La priorité majeure reste de trouver un logement et là encore, et cela perdure depuis cinq ans, les maires qui reçoivent les administrés dans leur cabinet constatent que cette huitième demande de rendez‑vous porte sur le besoin de logement pour leurs enfants, le plus souvent, ou pour eux‑mêmes dans des situations particulièrement difficiles. Ce sont des séparations, un enfant qui doit poursuivre ses études dans telle ville, on attend beaucoup du maire. C’est logique, quel que soit le statut, il y a une réelle volonté d’être propriétaire. Cela ne varie pas : ce ne sont pas des discours d’élite, de fortunés, qui veulent simplement d’un droit d’usage et la location suffit. On a envie d’acheter dès que l’on peut, c’est‑à‑dire entre 25 et 35 ans, c’est une aspiration très forte. Et bien sûr, derrière cela se profile aussi la préoccupation de la retraite : l’envie de se protéger, d’être en sécurité, l’envie de transmettre, qui demeure très vivace, à des enfants ou à des proches si l’on n’en a pas soi‑même. Et puis, on remarque néanmoins que, parce que les taux d’intérêt ont augmenté — on s’habituait à des taux autour de 1 % pendant longtemps — ils se situent aujourd’hui autour de 3,3 %. Ce niveau restera soutenable pour les banques, mais il exclut un grand nombre de ménages de l’acquisition, et l’on observe environ 700 000 ménages en moins par an depuis trois ans qui aspirent à devenir propriétaires et basculent alors leurs demandes vers la location privée ou vers les HLM.
On suit régulièrement le nombre de demandeurs de logements sociaux. Regardez ce chiffre, cette demande qui ne cesse d’augmenter : près de 2 900 000 demandeurs de logements sociaux en 2025, et une seule réponse positive sur dix environ. Ce sont les chiffres, du moins, que communique l’Agence nationale de contrôle du logement social. Qu’est‑ce que cela nous dit ? Déjà, la demande croît sans cesse et ce sont les plus démunis qui pâtissent également de cette hausse qui se propage, en définitive.

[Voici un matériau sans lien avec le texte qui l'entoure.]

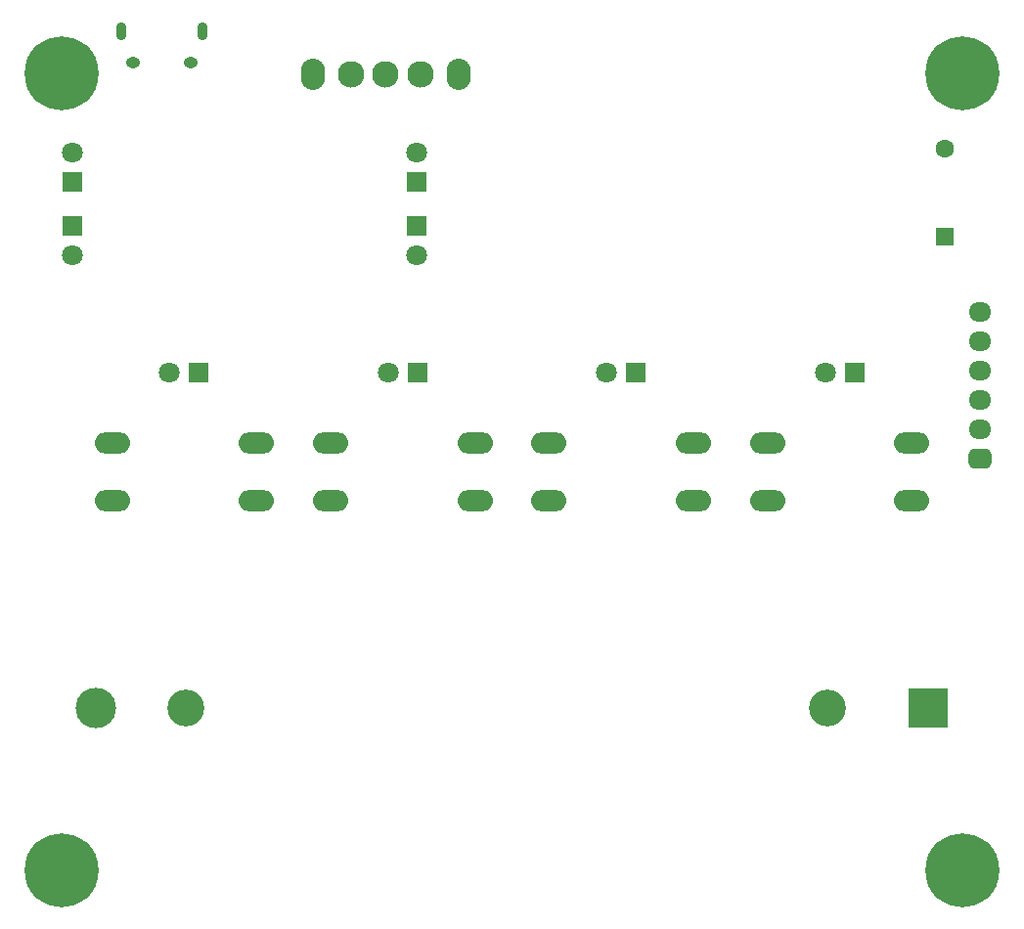
<source format=gbs>
G04 #@! TF.GenerationSoftware,KiCad,Pcbnew,7.0.5*
G04 #@! TF.CreationDate,2023-09-08T12:24:19+07:00*
G04 #@! TF.ProjectId,Node_Vote,4e6f6465-5f56-46f7-9465-2e6b69636164,rev?*
G04 #@! TF.SameCoordinates,Original*
G04 #@! TF.FileFunction,Soldermask,Bot*
G04 #@! TF.FilePolarity,Negative*
%FSLAX46Y46*%
G04 Gerber Fmt 4.6, Leading zero omitted, Abs format (unit mm)*
G04 Created by KiCad (PCBNEW 7.0.5) date 2023-09-08 12:24:19*
%MOMM*%
%LPD*%
G01*
G04 APERTURE LIST*
G04 Aperture macros list*
%AMRoundRect*
0 Rectangle with rounded corners*
0 $1 Rounding radius*
0 $2 $3 $4 $5 $6 $7 $8 $9 X,Y pos of 4 corners*
0 Add a 4 corners polygon primitive as box body*
4,1,4,$2,$3,$4,$5,$6,$7,$8,$9,$2,$3,0*
0 Add four circle primitives for the rounded corners*
1,1,$1+$1,$2,$3*
1,1,$1+$1,$4,$5*
1,1,$1+$1,$6,$7*
1,1,$1+$1,$8,$9*
0 Add four rect primitives between the rounded corners*
20,1,$1+$1,$2,$3,$4,$5,0*
20,1,$1+$1,$4,$5,$6,$7,0*
20,1,$1+$1,$6,$7,$8,$9,0*
20,1,$1+$1,$8,$9,$2,$3,0*%
G04 Aperture macros list end*
%ADD10RoundRect,0.425000X0.550000X0.425000X-0.550000X0.425000X-0.550000X-0.425000X0.550000X-0.425000X0*%
%ADD11O,1.950000X1.700000*%
%ADD12O,0.890000X1.550000*%
%ADD13O,1.250000X0.950000*%
%ADD14C,0.800000*%
%ADD15C,6.400000*%
%ADD16C,3.200000*%
%ADD17R,3.500000X3.500000*%
%ADD18C,3.500000*%
%ADD19C,2.300000*%
%ADD20O,2.100000X2.700000*%
%ADD21R,1.600000X1.600000*%
%ADD22C,1.600000*%
%ADD23R,1.800000X1.800000*%
%ADD24C,1.800000*%
%ADD25O,3.048000X1.850000*%
G04 APERTURE END LIST*
D10*
X84500000Y-38455037D03*
D11*
X84500000Y-35915037D03*
X84500000Y-33375037D03*
X84500000Y-30835037D03*
X84500000Y-28295037D03*
X84500000Y-25755037D03*
D12*
X17219000Y-1450000D03*
D13*
X16219000Y-4150000D03*
X11219000Y-4150000D03*
D12*
X10219000Y-1450000D03*
D14*
X2600000Y-74055037D03*
X3302944Y-72357981D03*
X3302944Y-75752093D03*
X5000000Y-71655037D03*
D15*
X5000000Y-74055037D03*
D14*
X5000000Y-76455037D03*
X6697056Y-72357981D03*
X6697056Y-75752093D03*
X7400000Y-74055037D03*
X80600000Y-5055037D03*
X81302944Y-3357981D03*
X81302944Y-6752093D03*
X83000000Y-2655037D03*
D15*
X83000000Y-5055037D03*
D14*
X83000000Y-7455037D03*
X84697056Y-3357981D03*
X84697056Y-6752093D03*
X85400000Y-5055037D03*
X2600000Y-5055037D03*
X3302944Y-3357981D03*
X3302944Y-6752093D03*
X5000000Y-2655037D03*
D15*
X5000000Y-5055037D03*
D14*
X5000000Y-7455037D03*
X6697056Y-3357981D03*
X6697056Y-6752093D03*
X7400000Y-5055037D03*
D16*
X71355000Y-60000000D03*
X15745000Y-60000000D03*
D17*
X80000000Y-60000000D03*
D18*
X8000000Y-60000000D03*
D19*
X30069000Y-5200000D03*
X33069000Y-5200000D03*
X36069000Y-5200000D03*
D20*
X26769000Y-5200000D03*
X39369000Y-5200000D03*
D14*
X80600000Y-74055037D03*
X81302944Y-72357981D03*
X81302944Y-75752093D03*
X83000000Y-71655037D03*
D15*
X83000000Y-74055037D03*
D14*
X83000000Y-76455037D03*
X84697056Y-72357981D03*
X84697056Y-75752093D03*
X85400000Y-74055037D03*
D21*
X81500000Y-19200000D03*
D22*
X81500000Y-11600000D03*
D23*
X5969000Y-14525000D03*
D24*
X5969000Y-11985000D03*
D23*
X73646167Y-31000000D03*
D24*
X71106167Y-31000000D03*
D25*
X47217055Y-42055037D03*
X59717055Y-42055037D03*
X47217055Y-37055037D03*
X59717055Y-37055037D03*
D23*
X5969000Y-18325000D03*
D24*
X5969000Y-20865000D03*
D23*
X54732055Y-31000000D03*
D24*
X52192055Y-31000000D03*
D25*
X9388833Y-42055037D03*
X21888833Y-42055037D03*
X9388833Y-37055037D03*
X21888833Y-37055037D03*
D23*
X35817944Y-31000000D03*
D24*
X33277944Y-31000000D03*
D23*
X35769000Y-14525000D03*
D24*
X35769000Y-11985000D03*
D25*
X28302944Y-42055037D03*
X40802944Y-42055037D03*
X28302944Y-37055037D03*
X40802944Y-37055037D03*
D23*
X35769000Y-18325000D03*
D24*
X35769000Y-20865000D03*
D25*
X66131167Y-42055037D03*
X78631167Y-42055037D03*
X66131167Y-37055037D03*
X78631167Y-37055037D03*
D23*
X16903833Y-31000000D03*
D24*
X14363833Y-31000000D03*
M02*

</source>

Évidemment, il existe un mécanisme d’éjection, c’est‑à‑dire qu’au‑delà de ces chiffres se cachent des situations terribles de mal‑logement, de logements très insuffisants, voire de sans‑abri, et les chiffres restent extrêmement froids. Mais cela atteint 3 millions de personnes, soit le double par rapport à il y a dix ans, et cela concerne 1 million de personnes déjà hébergées dans le parc HLM qui cherchent à déménager pour gagner en taille ou en coût, et 2 millions de demandeurs supplémentaires : 70 % des Français ont droit à un logement HLM. Ainsi, lorsque le privé ne convient pas, on dépose une candidature. Et la durée d’attente d’un logement se situe autour de dix ans, voire davantage dans des villes comme Paris, soit dix, douze, quinze ans. En réalité, cela signifie que beaucoup chercheront une autre solution ou auront vu leurs espoirs se dissiper. Mais précisément, dans l’enquête mentionnée plus tôt, les Français attendent de leur maire qu’il applique fidèlement la fameuse loi SRU, avec son quota de logements sociaux.